**Dilson Ornelas, do Rio de Janeiro**
Um voo comercial da Azul realizou um pouso de emergência em Brasília, na noite desta quinta-feira (7), após uma ameaça de bomba. A aeronave, que partiu de São Luís (MA) com destino a Campinas (SP), foi desviada para o Aeroporto Internacional de Brasília, onde passou por uma rigorosa varredura. A Polícia Federal (PF) descartou a presença de qualquer artefato explosivo, trazendo alívio aos passageiros e à tripulação. Por uma coincidência macabra, a ameaça ocorre na semana em que os brasileiros recordam com pesar a morte de 62 pessoas na queda de uma aeronave da Voepass, há um ano, no Paraná.
A Azul, logo após o incidente de ontem, informou que o pouso ocorreu normalmente, com todos os clientes e tripulantes desembarcando em segurança. “A Companhia ressalta que medidas como essas são necessárias para garantir a segurança de suas operações”, destacou em comunicado oficial.
A Polícia Federal segue investigando o caso, com foco em identificar a origem da mensagem de ameaça de bomba.
Há um ano 62 pessoas morreram no Voo 2283
O incidente, embora resolvido sem maiores consequências, reacende o clima de apreensão no setor aéreo brasileiro, especialmente nesta semana, em que o país recorda com pesar o primeiro aniversário da tragédia aérea que abalou o Brasil.
Em 9 de agosto de 2024, o voo 2283 da Voepass, que partiu de Cascavel (PR) com destino a Guarulhos (SP), caiu em um condomínio residencial em Vinhedo (SP), a apenas 68 km de seu destino, vitimando todas as 62 pessoas a bordo, incluindo 58 passageiros e quatro tripulantes. O acidente, o mais grave no Brasil desde a tragédia da TAM em 2007, chocou o país e deixou marcas profundas nas comunidades de Cascavel, Vinhedo e além.
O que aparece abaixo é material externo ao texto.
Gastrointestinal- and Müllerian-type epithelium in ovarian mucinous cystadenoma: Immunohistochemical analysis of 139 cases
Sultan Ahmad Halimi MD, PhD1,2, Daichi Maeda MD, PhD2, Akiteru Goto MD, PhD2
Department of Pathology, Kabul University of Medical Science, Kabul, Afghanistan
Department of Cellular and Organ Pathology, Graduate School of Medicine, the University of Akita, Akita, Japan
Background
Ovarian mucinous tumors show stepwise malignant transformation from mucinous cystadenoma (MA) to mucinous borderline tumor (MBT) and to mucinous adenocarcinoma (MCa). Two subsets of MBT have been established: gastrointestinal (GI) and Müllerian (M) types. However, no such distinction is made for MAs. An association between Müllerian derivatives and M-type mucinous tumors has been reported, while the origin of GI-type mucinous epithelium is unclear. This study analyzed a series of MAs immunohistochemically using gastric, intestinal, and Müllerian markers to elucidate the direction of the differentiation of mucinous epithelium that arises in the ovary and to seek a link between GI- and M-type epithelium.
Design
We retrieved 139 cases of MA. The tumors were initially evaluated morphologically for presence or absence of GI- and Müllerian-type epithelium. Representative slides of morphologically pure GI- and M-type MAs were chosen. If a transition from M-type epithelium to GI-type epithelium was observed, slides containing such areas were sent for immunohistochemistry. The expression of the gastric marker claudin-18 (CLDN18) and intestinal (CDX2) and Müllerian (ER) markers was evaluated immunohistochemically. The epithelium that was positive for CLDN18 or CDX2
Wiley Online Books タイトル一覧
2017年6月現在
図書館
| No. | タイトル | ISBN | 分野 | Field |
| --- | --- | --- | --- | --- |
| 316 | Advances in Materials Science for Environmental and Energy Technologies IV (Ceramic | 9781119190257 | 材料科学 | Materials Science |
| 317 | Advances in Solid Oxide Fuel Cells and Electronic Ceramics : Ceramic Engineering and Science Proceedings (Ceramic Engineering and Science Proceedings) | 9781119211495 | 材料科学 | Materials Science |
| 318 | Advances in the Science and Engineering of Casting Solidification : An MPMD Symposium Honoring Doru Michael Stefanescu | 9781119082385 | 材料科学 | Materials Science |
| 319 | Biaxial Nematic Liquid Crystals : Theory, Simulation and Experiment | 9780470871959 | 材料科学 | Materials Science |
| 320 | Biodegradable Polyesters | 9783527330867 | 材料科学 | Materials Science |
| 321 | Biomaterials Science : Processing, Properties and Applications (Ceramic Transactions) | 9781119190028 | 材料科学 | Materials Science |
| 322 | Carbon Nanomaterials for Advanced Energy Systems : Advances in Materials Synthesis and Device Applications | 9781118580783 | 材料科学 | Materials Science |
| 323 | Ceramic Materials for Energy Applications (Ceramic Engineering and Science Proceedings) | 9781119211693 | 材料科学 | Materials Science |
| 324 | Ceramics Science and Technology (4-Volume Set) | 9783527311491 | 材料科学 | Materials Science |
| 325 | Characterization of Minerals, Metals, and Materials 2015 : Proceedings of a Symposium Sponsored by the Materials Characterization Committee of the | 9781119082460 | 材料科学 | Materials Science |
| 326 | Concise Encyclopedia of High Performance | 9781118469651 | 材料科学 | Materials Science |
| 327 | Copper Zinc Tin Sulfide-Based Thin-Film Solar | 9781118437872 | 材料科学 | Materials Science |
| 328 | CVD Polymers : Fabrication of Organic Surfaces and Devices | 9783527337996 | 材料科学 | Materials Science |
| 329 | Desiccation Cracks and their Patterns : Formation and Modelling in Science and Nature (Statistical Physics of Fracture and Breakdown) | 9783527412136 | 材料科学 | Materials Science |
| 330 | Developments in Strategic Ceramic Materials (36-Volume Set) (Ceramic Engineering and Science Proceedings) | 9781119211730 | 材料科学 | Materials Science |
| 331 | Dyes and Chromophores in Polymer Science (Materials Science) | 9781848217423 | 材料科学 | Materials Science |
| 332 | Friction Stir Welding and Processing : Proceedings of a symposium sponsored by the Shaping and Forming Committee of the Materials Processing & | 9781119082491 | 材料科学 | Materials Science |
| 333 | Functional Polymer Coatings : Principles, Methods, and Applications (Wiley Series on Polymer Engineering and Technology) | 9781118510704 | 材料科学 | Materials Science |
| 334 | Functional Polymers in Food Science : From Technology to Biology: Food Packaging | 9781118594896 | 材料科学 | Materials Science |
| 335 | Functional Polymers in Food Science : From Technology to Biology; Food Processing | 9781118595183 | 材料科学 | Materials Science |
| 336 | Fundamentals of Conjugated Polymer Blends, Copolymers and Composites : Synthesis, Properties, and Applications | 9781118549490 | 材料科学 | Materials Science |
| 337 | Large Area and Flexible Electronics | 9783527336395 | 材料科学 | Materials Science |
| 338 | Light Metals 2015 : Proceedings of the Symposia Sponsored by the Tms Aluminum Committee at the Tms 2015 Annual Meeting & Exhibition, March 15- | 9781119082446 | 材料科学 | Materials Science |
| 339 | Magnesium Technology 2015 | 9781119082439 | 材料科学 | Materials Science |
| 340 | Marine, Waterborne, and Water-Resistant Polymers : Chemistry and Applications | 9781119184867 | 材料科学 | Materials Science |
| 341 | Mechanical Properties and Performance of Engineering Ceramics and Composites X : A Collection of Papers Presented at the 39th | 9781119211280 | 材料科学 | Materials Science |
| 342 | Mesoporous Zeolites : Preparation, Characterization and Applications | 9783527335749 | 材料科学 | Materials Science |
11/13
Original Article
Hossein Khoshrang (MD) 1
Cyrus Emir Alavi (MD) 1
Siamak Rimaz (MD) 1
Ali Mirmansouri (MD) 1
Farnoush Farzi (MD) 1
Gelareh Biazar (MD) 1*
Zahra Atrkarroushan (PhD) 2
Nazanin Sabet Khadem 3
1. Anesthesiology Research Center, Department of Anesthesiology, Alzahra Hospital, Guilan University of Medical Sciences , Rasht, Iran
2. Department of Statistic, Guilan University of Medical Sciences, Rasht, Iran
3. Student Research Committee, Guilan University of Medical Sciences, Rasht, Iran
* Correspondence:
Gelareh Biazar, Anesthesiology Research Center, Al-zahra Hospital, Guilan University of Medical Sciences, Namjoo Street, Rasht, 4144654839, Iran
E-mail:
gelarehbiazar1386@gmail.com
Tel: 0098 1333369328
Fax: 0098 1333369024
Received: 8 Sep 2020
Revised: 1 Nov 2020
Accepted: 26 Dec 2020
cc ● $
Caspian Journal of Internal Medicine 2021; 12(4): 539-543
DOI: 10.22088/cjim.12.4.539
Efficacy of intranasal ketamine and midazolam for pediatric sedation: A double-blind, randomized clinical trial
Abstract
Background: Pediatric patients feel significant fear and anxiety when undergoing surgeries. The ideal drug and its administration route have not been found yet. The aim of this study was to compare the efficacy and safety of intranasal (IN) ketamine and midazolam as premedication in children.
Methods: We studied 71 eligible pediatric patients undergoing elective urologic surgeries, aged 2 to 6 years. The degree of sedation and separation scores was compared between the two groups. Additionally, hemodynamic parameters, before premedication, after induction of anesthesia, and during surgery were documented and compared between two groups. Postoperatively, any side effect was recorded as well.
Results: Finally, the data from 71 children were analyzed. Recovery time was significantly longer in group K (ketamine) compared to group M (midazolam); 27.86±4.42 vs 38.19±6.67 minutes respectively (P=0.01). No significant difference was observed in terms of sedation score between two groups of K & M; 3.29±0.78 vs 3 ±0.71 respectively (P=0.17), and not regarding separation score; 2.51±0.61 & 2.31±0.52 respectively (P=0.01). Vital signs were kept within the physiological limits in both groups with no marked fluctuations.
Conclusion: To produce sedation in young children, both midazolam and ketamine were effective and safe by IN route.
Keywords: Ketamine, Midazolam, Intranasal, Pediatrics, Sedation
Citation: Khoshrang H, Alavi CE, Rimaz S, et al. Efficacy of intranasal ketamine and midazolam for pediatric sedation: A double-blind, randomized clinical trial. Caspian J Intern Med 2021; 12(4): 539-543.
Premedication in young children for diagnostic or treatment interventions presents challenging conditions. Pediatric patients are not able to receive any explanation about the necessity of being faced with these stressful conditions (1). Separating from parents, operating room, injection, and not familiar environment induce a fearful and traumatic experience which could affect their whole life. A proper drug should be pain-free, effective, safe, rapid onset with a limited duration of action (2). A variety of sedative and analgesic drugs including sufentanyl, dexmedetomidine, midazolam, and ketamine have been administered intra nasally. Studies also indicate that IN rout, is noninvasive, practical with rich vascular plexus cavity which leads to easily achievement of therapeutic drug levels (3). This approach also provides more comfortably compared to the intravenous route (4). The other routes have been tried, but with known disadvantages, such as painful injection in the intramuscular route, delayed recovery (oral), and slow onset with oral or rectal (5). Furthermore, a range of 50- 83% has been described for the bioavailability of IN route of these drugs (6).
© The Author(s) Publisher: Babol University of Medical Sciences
A queda do ATR 72-500 da Voepass, registrada como PS-VPB, ocorreu após a aeronave entrar em um “flat spin” (giro plano) e descer rapidamente de uma altitude de 17.000 pés, conforme apontou o relatório preliminar do Centro de Investigação e Prevenção de Acidentes Aeronáuticos (CENIPA). Especialistas indicaram que o acúmulo de gelo nas asas e falhas no sistema de degelo podem ter contribuído para a perda de controle da aeronave, embora a investigação ainda não tenha concluído as causas definitivas.
Entre as vítimas, estavam oito médicos, incluindo seis oncologistas a caminho de uma conferência em São Paulo, quatro professores da Universidade Estadual do Oeste do Paraná, dois funcionários da Universidade Tecnológica Federal do Paraná e duas crianças, além de um cão levado por passageiros venezuelanos. A tragédia também foi marcada por histórias de sobrevivência improvável, como a de pelo menos 10 passageiros que perderam o voo por estarem no portão errado.
O acidente, que completa um ano nesta semana, reacendeu debates sobre a segurança aérea no Brasil. Reportagens recentes revelaram que um ex-funcionário da Voepass alegou que uma falha no avião foi omitida no diário de bordo horas antes do voo fatídico, levantando questões sobre a manutenção da aeronave e a responsabilidade da companhia.
A investigação da CENIPA, apoiada por um comitê formado pelo Congresso Brasileiro, continua em andamento, com famílias das vítimas exigindo justiça e respostas claras.
O presidente Luiz Inácio Lula da Silva decretou três dias de luto nacional na época, e a memória das vítimas permanece viva, com homenagens em Cascavel e São Paulo, incluindo um velório coletivo oferecido pela prefeitura local.
Ameaças e Protocolos
A ameaça de bomba ao voo da Azul, embora sem relação direta com a tragédia da Voepass, reforça a importância de protocolos rigorosos de segurança e a pronta resposta das autoridades diante de qualquer alerta, garantindo a proteção de todos a bordo.
A Azul reiterou seu compromisso com a segurança e informou que está colaborando plenamente com as investigações para esclarecer os fatos.